Now we have our new library, libgraph.a, and we can use it
when we compile programs.  Say, for example, that we want to
use one of our fancy new graphics functions in the hello.c
program.  If libgraph.a is in the current working directory,
we might type:

	gcc -o hello hello.c -L. -lgraph

The "-L" qualifier tells gcc to look in an additional
directory when trying to find libraries.  (In this case, the
directory is ".", the current working directory.)  The "-l"
qualifier says to link the program with the following library,
where we leave off the "lib" prefix and the ".a" suffix on
the library's name.  (In the early days of the GNU project
there was a library called "libiberty.a", so you could type
"-liberty".)

Alternatively, gcc lets you add other directories onto the linker's
search path by defining the environment variable "LIBRARY_PATH".  Just
put a colon-separated list of directories into this variable, and gcc
will add these directories to the standard list of places where it
looks for static libraries.

You can add more than one object file to a given library.
The command "ar -t libsomething.a" will show you the names
of the object files that were put into the library.  Try
this with a large library like CERN's libpacklib.a, and you'll
see thousands of object files.

To see the names of functions and symbols in the library's index, you
can use the "nm" command.  Each name will be shown with a one-letter
symbol.  The names of the functions in this library will be identified
by a "T".  The nm command is often useful when you're trying to figure
out which library contains a particular function.

* Creating and Using Dynamic Libraries:
  -------------------------------------
Making a dynamic library requires a different procedure.  Let's start
again with our "graph.c" file, but this time turn it into a dynamic
library instead of a static one.  As with the static library, we begin
by compiling the code, but this time we'll add another qualifer to our
gcc command:

	gcc -c -fpic graph.c

The "-fpic" tells gcc to create an object file with
"position-independent code".  This is neccessary if we want to make a
dynamic library.

Then, we pack our object file, graph.o, into a library, but this time,
instead of "ar", we use gcc itself to do the job:

	gcc --shared -o libgraph.so graph.o

We now have a new dynamic library!  We can link a program with the
library in the same way we linked to the static library:

	gcc -o hello hello.c -L. -lgraph

(assuming that libgraph.so lives in the current working directory).

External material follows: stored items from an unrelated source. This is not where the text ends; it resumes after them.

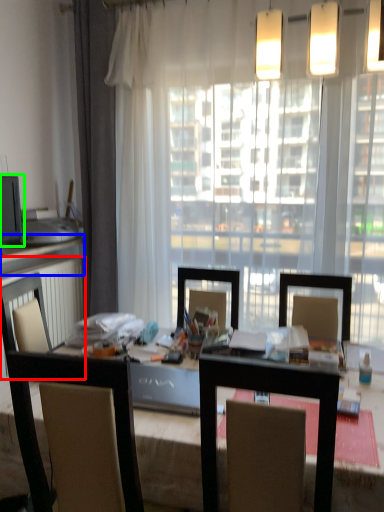
Question: Based on their relative distances, which object is farther from radiator (highlighted by a red box)? Choose from counter top (highlighted by a blue box) and computer monitor (highlighted by a green box).

Choices:
 (A) counter top
 (B) computer monitor

Answer: (B)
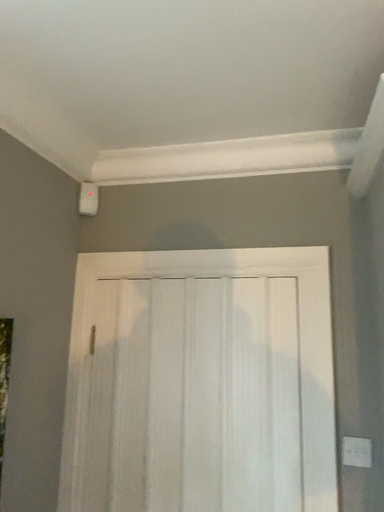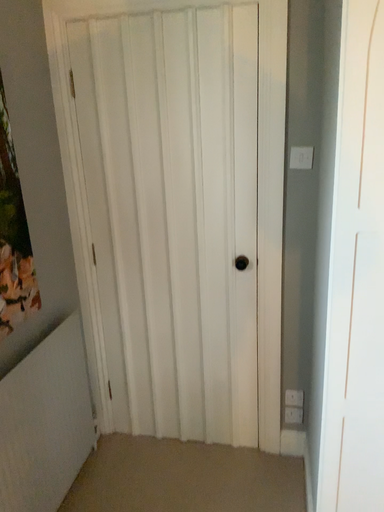
Question: How did the camera likely rotate when shooting the video?

Choices:
 (A) rotated upward
 (B) rotated downward

Answer: (B)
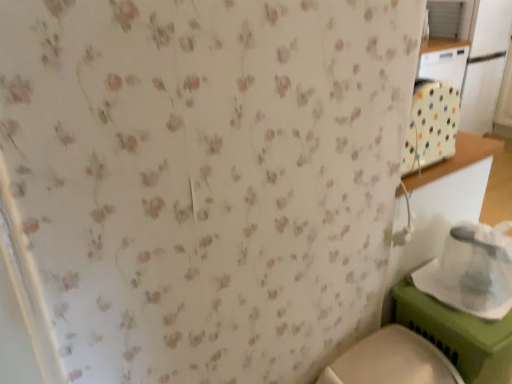
Question: In the image, is white glossy toilet at lower right positioned in front of or behind white plastic container at lower right?

Choices:
 (A) behind
 (B) front

Answer: (B)

Question: In terms of height, does white glossy toilet at lower right look taller or shorter compared to white plastic container at lower right?

Choices:
 (A) tall
 (B) short

Answer: (A)

Question: From the image's perspective, is white glossy toilet at lower right positioned above or below white plastic container at lower right?

Choices:
 (A) above
 (B) below

Answer: (B)

Question: Is white plastic container at lower right in front of or behind white glossy toilet at lower right in the image?

Choices:
 (A) front
 (B) behind

Answer: (B)

Question: Based on their positions, is white plastic container at lower right located to the left or right of white glossy toilet at lower right?

Choices:
 (A) right
 (B) left

Answer: (A)

Question: In terms of size, does white plastic container at lower right appear bigger or smaller than white glossy toilet at lower right?

Choices:
 (A) small
 (B) big

Answer: (A)

Question: From a real-world perspective, relative to white glossy toilet at lower right, is white plastic container at lower right vertically above or below?

Choices:
 (A) below
 (B) above

Answer: (B)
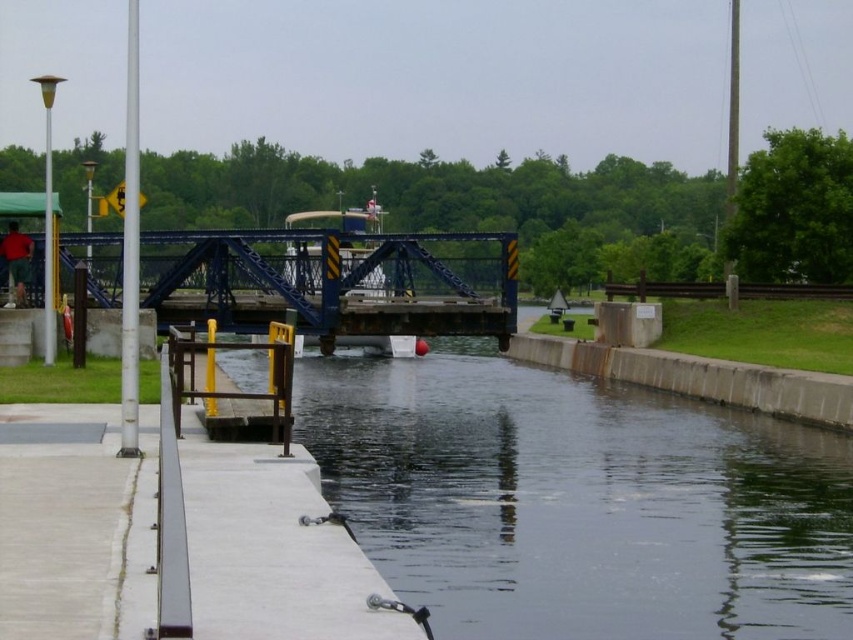
You are standing on the concrete walkway near the lock gates and want to reach the smooth concrete river at center. What direction should you move in to get there?

The smooth concrete river at center is located at point 0.783 on the x axis and 0.679 on the y axis, so you should move towards the center of the image to reach it.

Consider the image. You are a maintenance worker needing to cross from one side of the smooth concrete river at center to the other. The blue metallic bridge at center is available. Considering their sizes, which structure would you use to cross safely?

The blue metallic bridge at center is larger than the smooth concrete river at center, so you should use the blue metallic bridge at center to cross safely.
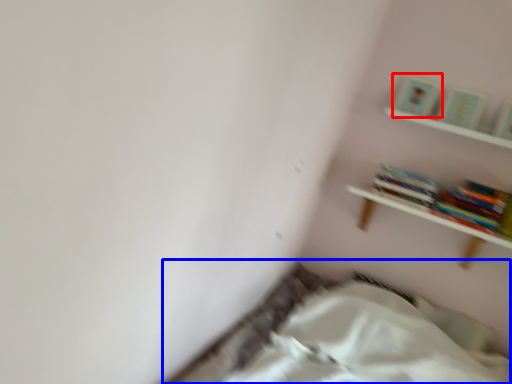
Question: Which object is closer to the camera taking this photo, paperback book (highlighted by a red box) or bed (highlighted by a blue box)?

Choices:
 (A) paperback book
 (B) bed

Answer: (B)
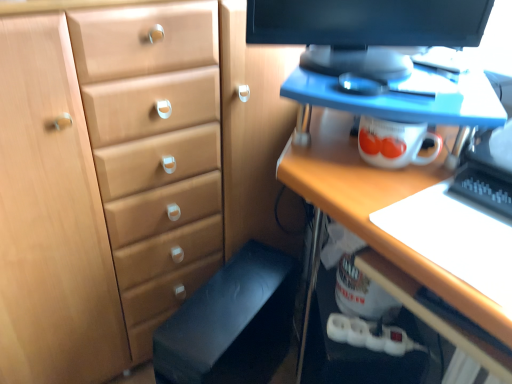
Question: Considering the positions of light brown wood chest of drawers at center and black fabric computer chair at lower center in the image, is light brown wood chest of drawers at center taller or shorter than black fabric computer chair at lower center?

Choices:
 (A) tall
 (B) short

Answer: (A)

Question: Relative to black fabric computer chair at lower center, is light brown wood chest of drawers at center in front or behind?

Choices:
 (A) front
 (B) behind

Answer: (A)

Question: Which is farther from the black glossy monitor at upper center?

Choices:
 (A) matte wood desk at upper right
 (B) black fabric computer chair at lower center
 (C) light brown wood chest of drawers at center

Answer: (B)

Question: Based on their relative distances, which object is farther from the black fabric computer chair at lower center?

Choices:
 (A) matte wood desk at upper right
 (B) black glossy monitor at upper center
 (C) light brown wood chest of drawers at center

Answer: (B)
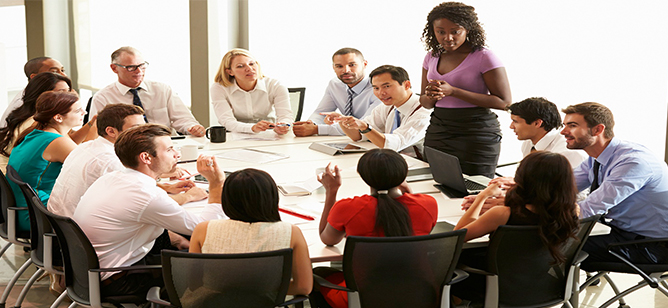
Identify the location of chairs. The height and width of the screenshot is (308, 668). (7, 206), (39, 217), (63, 240), (202, 276), (377, 267), (514, 253), (614, 247), (298, 97).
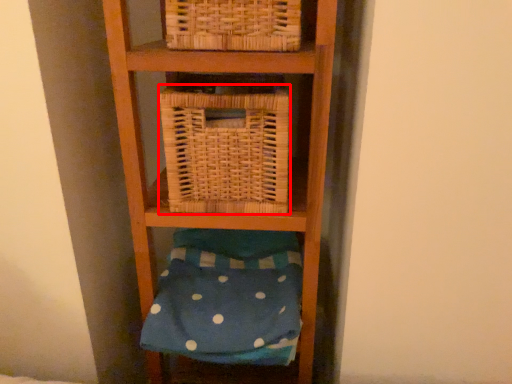
Question: In this image, where is basket (annotated by the red box) located relative to pillow?

Choices:
 (A) left
 (B) right

Answer: (B)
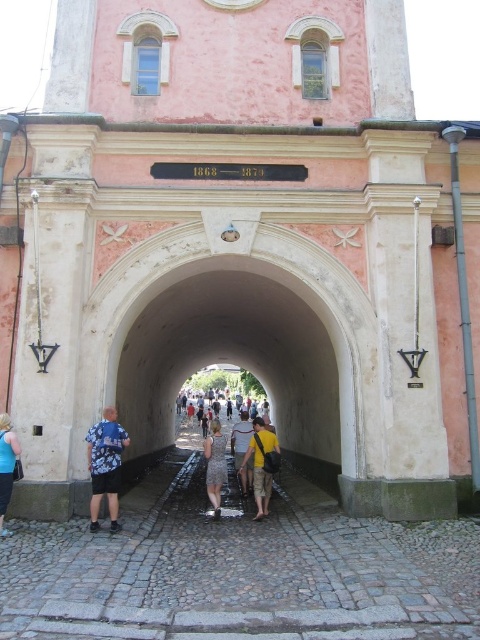
Question: Is floral shirt at center bigger than yellow fabric shirt at center?

Choices:
 (A) no
 (B) yes

Answer: (A)

Question: Which is nearer to the dark gray cotton shirt at center?

Choices:
 (A) blue denim shorts at lower left
 (B) patterned dress at center
 (C) floral shirt at center
 (D) white stone tunnel at center

Answer: (B)

Question: Which object is closer to the camera taking this photo?

Choices:
 (A) dark gray cotton shirt at center
 (B) floral shirt at center

Answer: (B)

Question: Which of the following is the farthest from the observer?

Choices:
 (A) (211, 403)
 (B) (265, 483)
 (C) (286, 403)
 (D) (248, 426)

Answer: (A)

Question: Is yellow fabric shirt at center bigger than patterned dress at center?

Choices:
 (A) no
 (B) yes

Answer: (A)

Question: Can you confirm if yellow fabric shirt at center is positioned above dark gray cotton shirt at center?

Choices:
 (A) yes
 (B) no

Answer: (A)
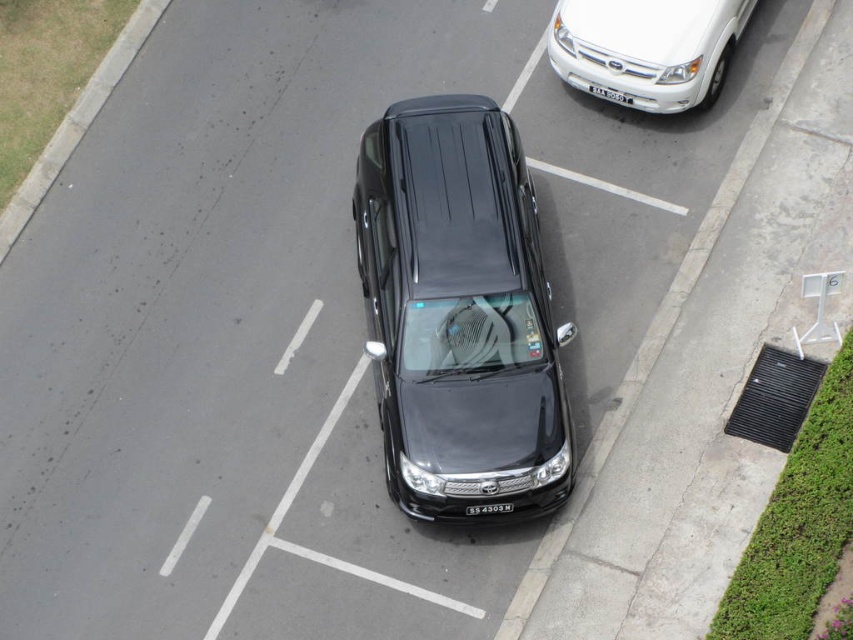
In the scene shown: You are a parking attendant checking if vehicles are properly aligned. You see the white glossy suv at upper right and the white plastic license plate at center. Which vehicle is positioned more to the right side of the parking area?

The white glossy suv at upper right is positioned more to the right side of the parking area than the white plastic license plate at center.

You are a parking attendant checking the alignment of vehicles. You notice the white glossy suv at upper right and the white plastic license plate at center. Which object is positioned higher up in the image?

The white glossy suv at upper right is located above the white plastic license plate at center in the image.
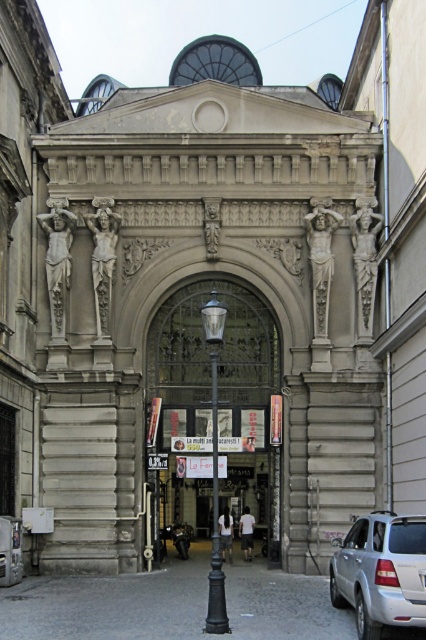
Who is taller, silver metallic car at center or sculpted stone figure at center?

With more height is silver metallic car at center.

Does silver metallic car at center appear on the left side of sculpted stone figure at center?

Incorrect, silver metallic car at center is not on the left side of sculpted stone figure at center.

Is point (388, 593) closer to camera compared to point (328, 291)?

That is True.

The height and width of the screenshot is (640, 426). Identify the location of silver metallic car at center. (380, 572).

Who is taller, silver metallic car at center or matte stone statue at center?

silver metallic car at center is taller.

Between silver metallic car at center and matte stone statue at center, which one appears on the right side from the viewer's perspective?

silver metallic car at center is more to the right.

Describe the element at coordinates (380, 572) in the screenshot. I see `silver metallic car at center` at that location.

Where is `silver metallic car at center`? silver metallic car at center is located at coordinates (380, 572).

Which is in front, point (319, 253) or point (95, 323)?

Point (319, 253) is in front.

Which is more to the right, sculpted stone figure at center or polished stone statue at center?

sculpted stone figure at center

Does point (313, 294) come in front of point (111, 268)?

Yes.

The width and height of the screenshot is (426, 640). I want to click on sculpted stone figure at center, so click(321, 259).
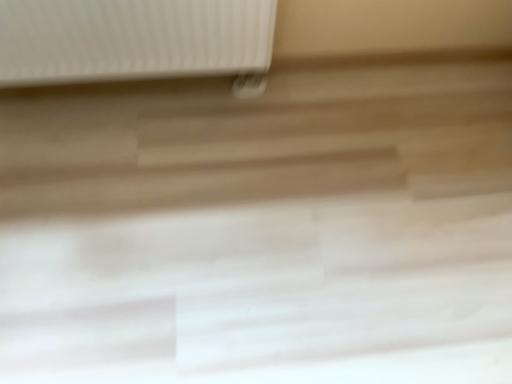
The image size is (512, 384). In order to click on vacant space to the right of white ribbed radiator at upper left in this screenshot , I will do `click(267, 127)`.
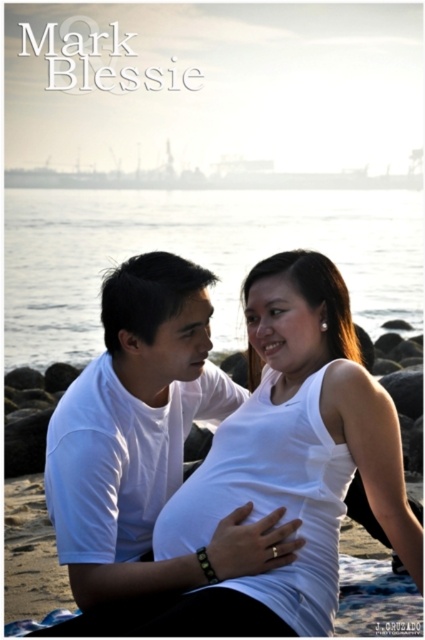
How distant is white matte t-shirt at center from white smooth tank top at center?

The distance of white matte t-shirt at center from white smooth tank top at center is 3.07 meters.

Is white matte t-shirt at center positioned at the back of white smooth tank top at center?

Yes, white matte t-shirt at center is behind white smooth tank top at center.

The height and width of the screenshot is (640, 425). Describe the element at coordinates (146, 460) in the screenshot. I see `white matte t-shirt at center` at that location.

At what (x,y) coordinates should I click in order to perform the action: click on white matte t-shirt at center. Please return your answer as a coordinate pair (x, y). Image resolution: width=425 pixels, height=640 pixels. Looking at the image, I should click on (146, 460).

Is point (393, 465) positioned in front of point (19, 330)?

Yes, it is in front of point (19, 330).

Is point (328, 540) in front of point (167, 248)?

Yes, it is in front of point (167, 248).

The image size is (425, 640). What are the coordinates of `white smooth tank top at center` in the screenshot? It's located at (299, 445).

Is white matte t-shirt at center in front of clear water at center?

Yes.

Locate an element on the screen. The height and width of the screenshot is (640, 425). white matte t-shirt at center is located at coordinates (146, 460).

The width and height of the screenshot is (425, 640). I want to click on white matte t-shirt at center, so click(146, 460).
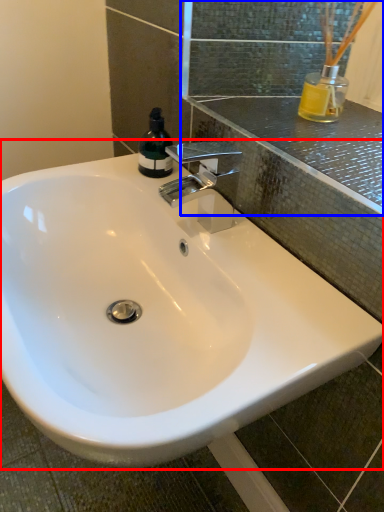
Question: Among these objects, which one is farthest to the camera, sink (highlighted by a red box) or mirror (highlighted by a blue box)?

Choices:
 (A) sink
 (B) mirror

Answer: (B)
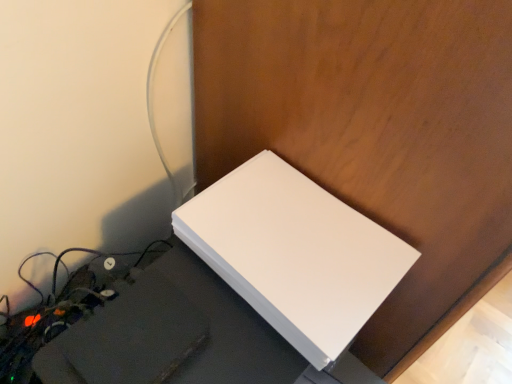
You are a GUI agent. You are given a task and a screenshot of the screen. Output one action in this format:
    pyautogui.click(x=<x>, y=<y>)
    Task: Click on the blank space situated above white matte wii at center (from a real-world perspective)
    
    Given the screenshot: What is the action you would take?
    pyautogui.click(x=298, y=238)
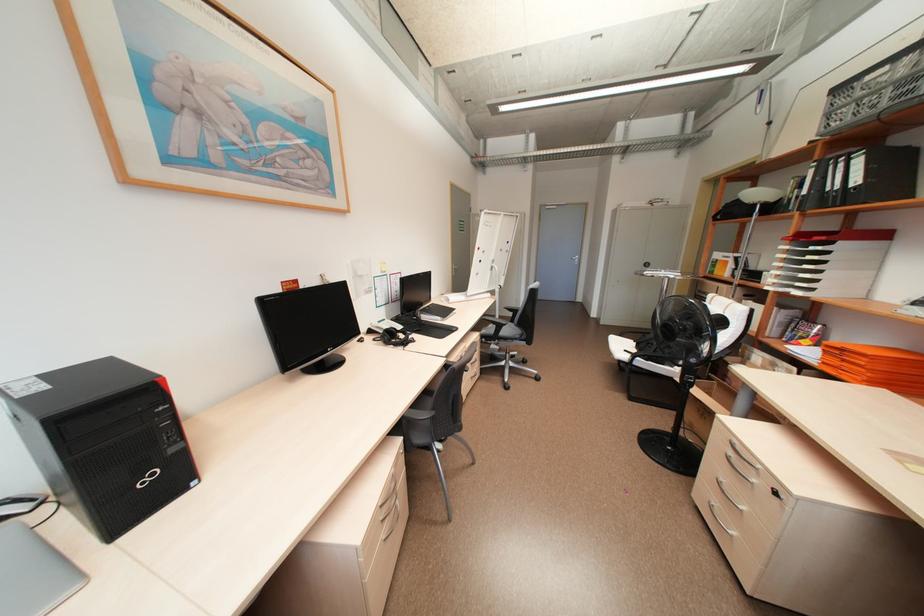
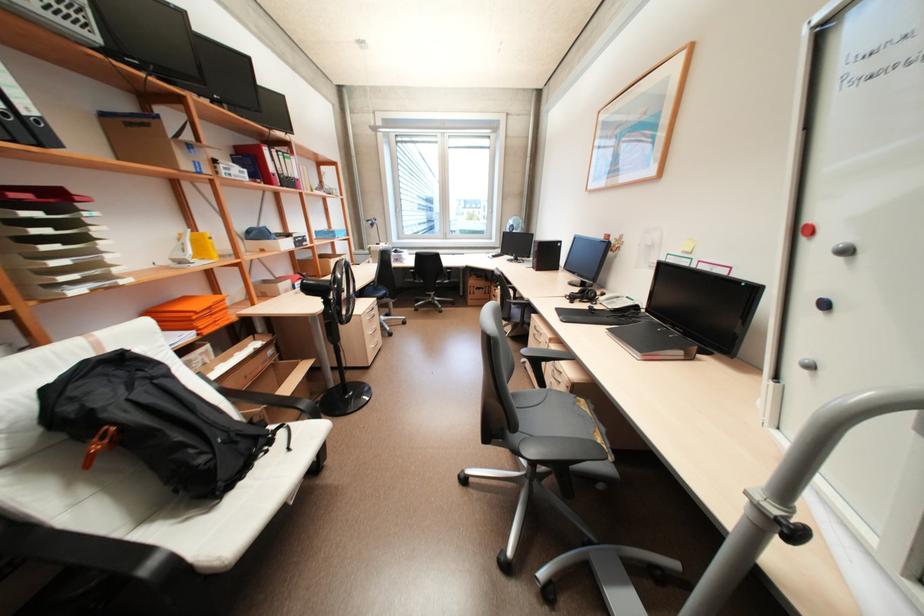
The point at [850,205] is marked in the first image. Where is the corresponding point in the second image?

(46, 146)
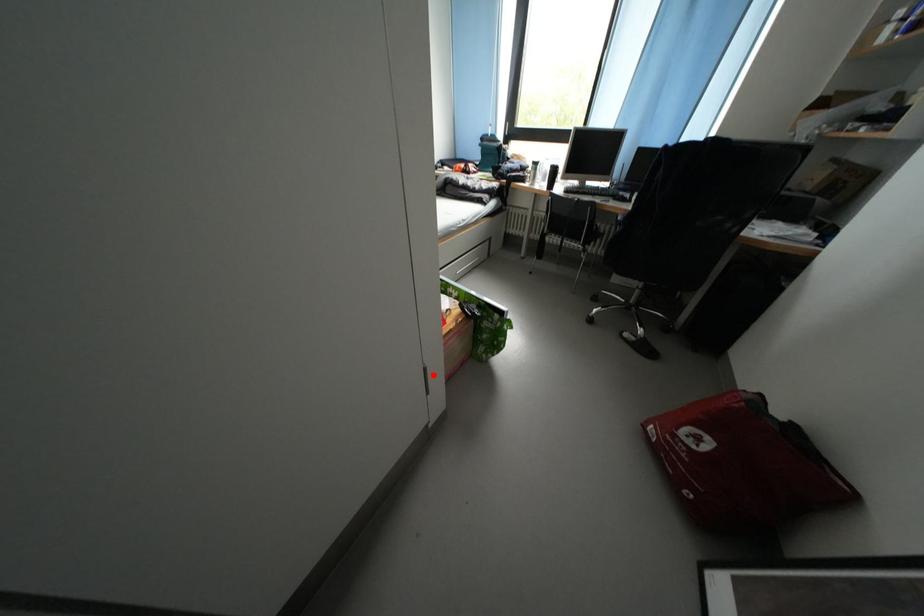
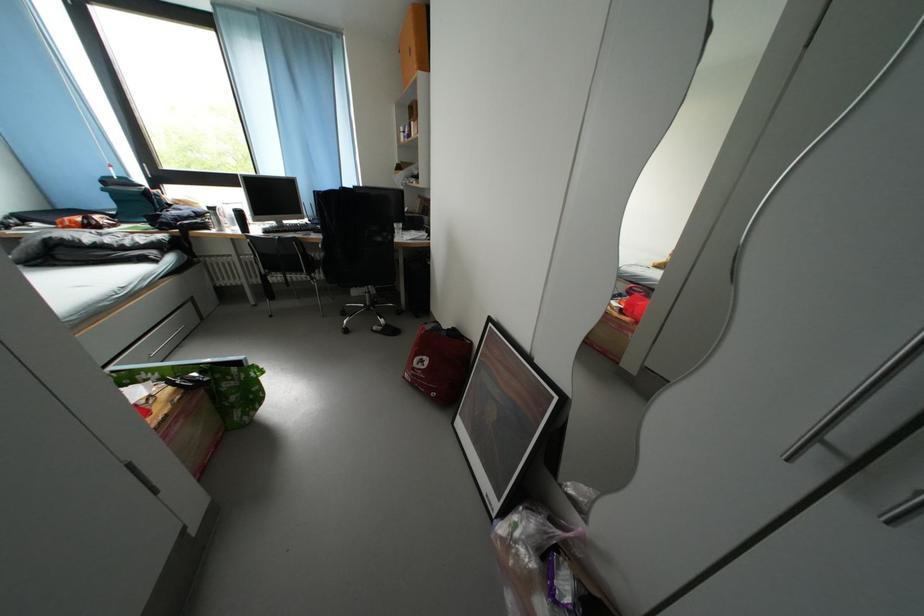
The point at the highlighted location is marked in the first image. Where is the corresponding point in the second image?

(138, 469)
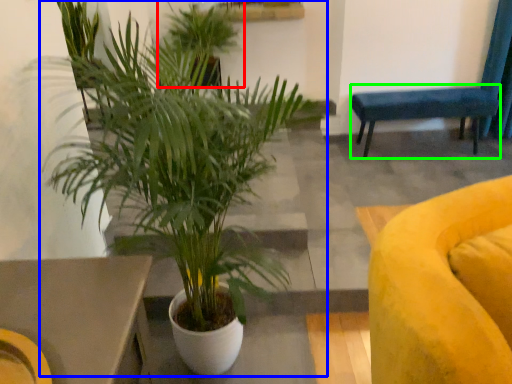
Question: Considering the real-world distances, which object is closest to houseplant (highlighted by a red box)? houseplant (highlighted by a blue box) or armchair (highlighted by a green box).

We still have some work to do, though.  At this stage, if we tried to
run our program we'd probably see error messages saying that the
functions in our graphics library couldn't be found.  This is because
the dynamic linker/loader (ld.so) doesn't know about our newly-created
library, since we probably didn't put the library into any of the
places where ld.so normally looks.

We can add new directories to ld.so's search path by defining the
LD_LIBRARY_PATH environment variable.  Like the LIBRARY_PATH variable
I mentioned earlier, this is a colon-separated list of directories
that contain extra libraries.  You might, for example, put your
newly-created library into $HOME/lib (a subdirectory called "lib"
under your home directory).  Then you could say:

	setenv LD_LIBRARY_PATH $HOME/lib

if you're using tcsh as your login shell, or:

	export LD_LIBRARY_PATH=$HOME/lib

if you're using bash.

You should then be able to run your program without errors.

* Telling gcc to Choose Static or Dynamic Libraries:
  --------------------------------------------------
If both static and dynamic versions of a library are available,
gcc will, by default, use the dynamic version.  If we want to
force gcc to use the static versions of libraries, we can
give the "--static" qualifier.  For example, if we said:

	gcc --static -o hello hello.c -L. -lgraph

gcc would look for libgraph.a instead of libgraph.so.

Note that you won't necessarily have static versions of
all libraries installed on your computer.  Most operating systems
install the dynamic libraries only, by default.

* Congratulations!
  ----------------
That's it!  You now know how to make and use libraries!